When “Where” Becomes Uncertain
In 2025, maritime operators faced an unprecedented rise in GNSS jamming and spoofing. What was once an occasional nuisance transformed into a persistent, global challenge. Thousands of vessels reported false positions, AIS jumps, and navigation anomalies. These disruptions directly affected trade, enforcement, and safety.
This is no longer a technical problem; it’s an operational one. When satellite data can’t be trusted, crews lose confidence in their instruments. Situational awareness collapses. Decision-making slows down at the exact moment it needs to accelerate.
At SEA.AI, we believe the solution begins with restoring trust in what can be seen. Our AI-powered vision systems reinforce safety. They give crews independent visual awareness that works even when GPS cannot be trusted.
From Positioning to Perception
Traditional navigation depends on electronic systems. Range, reflections, or interference can limit these systems. AI-powered vision shifts the focus from where a vessel appears to be to what actually surrounds it.
Our technology combines RGB and thermal cameras with deep-learning algorithms. It continuously scans the sea surface, identifies floating objects, and tracks potential hazards. It works even in low light or reduced visibility.
Whether it’s a drifting container, an unlit vessel, or a person overboard, our systems detect what radar or GNSS-based sensors can’t. They turn pixels into perception. They turn uncertainty into awareness.
When GNSS jamming clouds the data, this visual intelligence remains steady. It’s an extra set of vigilant eyes, always watching, always learning.
The Growing Need for Independent Awareness
GNSS interference introduces systemic risk to maritime operations, from route planning to port entry. Many onboard navigation and collision-avoidance systems rely heavily on GNSS data. They use it to calculate position, speed, and course. These functions fail or degrade significantly when the signal is disrupted. False signals can trigger compliance alerts, delay enforcement actions, or mislead captains navigating busy waterways.
Some systems simply cannot operate without GNSS. This puts entire voyages at risk when interference occurs. Without a trustworthy signal, the vessel may lose its calculated position. This triggers equipment malfunctions or inaccurate hazard detection.
Recent analyses across the maritime industry show that GNSS jamming has spread across dozens of regions. It often overlaps with deceptive shipping practices. This evolution reinforces what we’ve known for years: true resilience means independence from signal-based systems.
When Interference Isn’t Accidental
One of the most common questions from crews and operators is: “Who would want to interfere with my GPS signal?”
The answer is: anyone with bad intentions.
From smuggling networks and illegal fishing vessels to cybercriminals and geopolitical actors, the ability to disrupt or fake location data has strategic value.
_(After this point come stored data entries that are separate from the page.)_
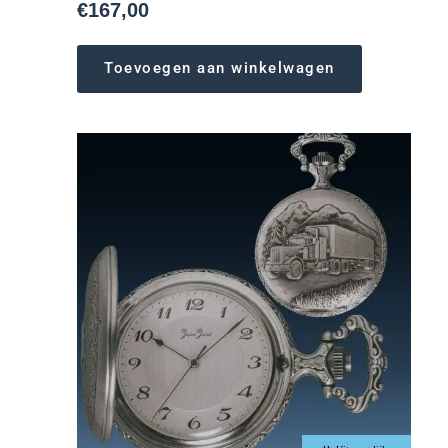
€
167,00
Toevoegen aan winkelwagen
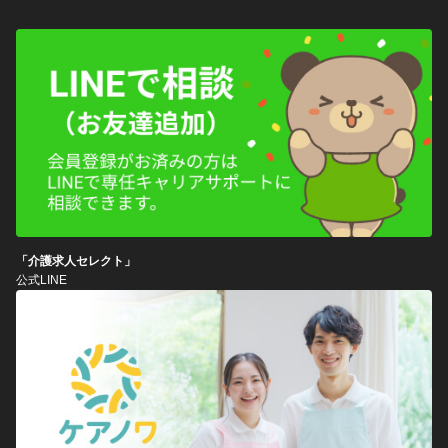
「介護求人セレクト」
公式LINE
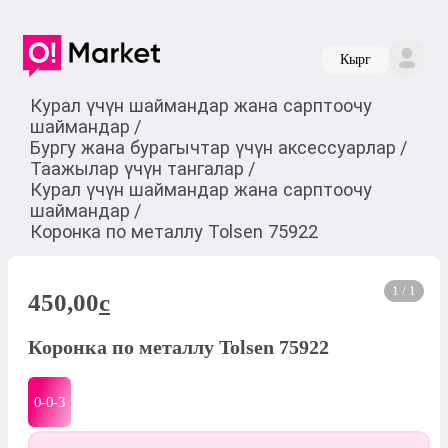
Кырг
Курал үчүн шаймандар жана сарптоочу
шаймандар
/
Бургу жана бурагычтар үчүн аксессуарлар
/
Таажылар үчүн тангалар
/
Курал үчүн шаймандар жана сарптоочу
шаймандар
/
Коронка по металлу Tolsen 75922
1 / 1
450,00
c
Коронка по металлу Tolsen 75922
0-0-
3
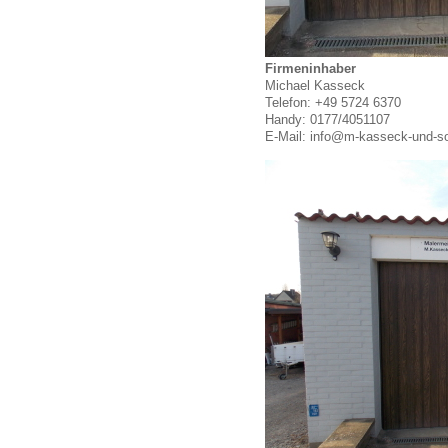
Firmeninhaber
Michael Kasseck
Telefon: +49 5724 6370
Handy: 0177/4051107
E-Mail: info@m-kasseck-und-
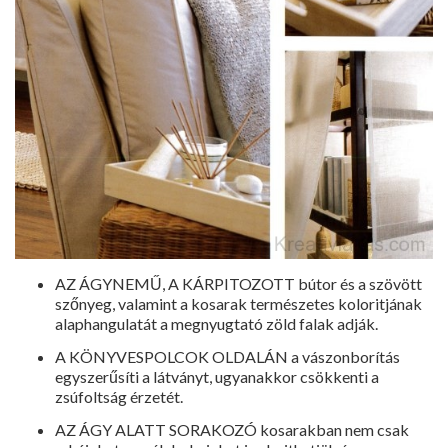
AZ ÁGYNEMŰ, A KÁRPITOZOTT bútor és a szövött
szőnyeg, valamint a kosarak természetes koloritjának
alaphangulatát a megnyugtató zöld falak adják.
A KÖNYVESPOLCOK OLDALÁN a vászonborítás
egyszerűsíti a látványt, ugyanakkor csökkenti a
zsúfoltság érzetét.
AZ ÁGY ALATT SORAKOZÓ kosarakban nem csak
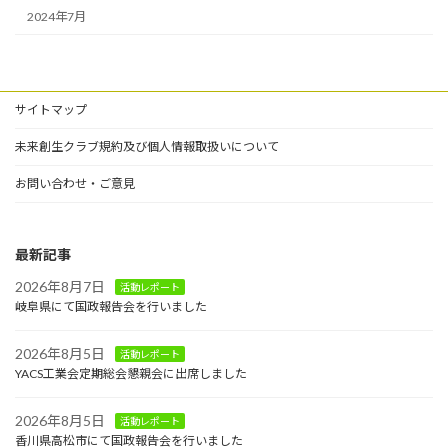
2024年7月
サイトマップ
未来創生クラブ規約及び個人情報取扱いについて
お問い合わせ・ご意見
最新記事
2026年8月7日
活動レポート
岐阜県にて国政報告会を行いました
2026年8月5日
活動レポート
YACS工業会定期総会懇親会に出席しました
2026年8月5日
活動レポート
香川県高松市にて国政報告会を行いました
By jamming or spoofing GNSS signals, malicious actors can create confusion, hide vessel activity, or even lure other ships into hazardous conditions.
That’s why having an independent, visual-based awareness system like Watchkeeper is no longer just a nice-to-have—it’s a critical tool for staying alert in high-risk regions.
Artificial vision systems don’t rely on external signals. They process what’s visually in front of the vessel, helping prevent dangerous situations and allowing crews to respond to what’s really there—not what a screen says should be there.
AI Vision as a Force Multiplier
Machine vision doesn’t replace navigation systems—it strengthens them. By correlating what is seen with what is reported, our technology acts as an independent validation layer.
When GNSS data suddenly shifts a vessel’s position inland or across continents, our system still sees the sea ahead. When radar misses small or non-metallic targets, our cameras identify and classify them in real time.
This is multi-sensor reliability in action: combining vision, intelligence, and connectivity to maintain confidence, even in deception-rich environments.
From Detection to Decision
In the future, awareness alone won’t be enough. The maritime sector will need systems that don’t just detect anomalies—but understand them.
That is why we are focusing on advancing sensor fusion. By combining data from radar, AIS, and SEA.AI’s visual detection systems, we can provide a clearer and more reliable picture of the surroundings. When these sources work together, crews gain stronger situational awareness that helps prevent collisions, avoid close-quarter risks, and make better decisions in challenging conditions. It is not just about adding more sensors but about unifying their insights so navigation becomes safer, calmer, and more informed.
As GNSS spoofing, electronic interference, and data manipulation continue to rise, we see AI vision as a cornerstone of maritime resilience—a system that doesn’t just follow the signal but verifies it.
The Way Forward
2025 has shown that GNSS jamming is no longer a side issue, but a mainstream operational threat. But it has also revealed an opportunity: to redefine what awareness means at sea.
Our mission has always been clear: help save lives at sea through artificial intelligence. That means giving every captain, fleet manager, and operator the confidence to act, even when the data around them can’t be trusted.
In a world where signals can be faked, seeing clearly is no longer optional, it’s essential.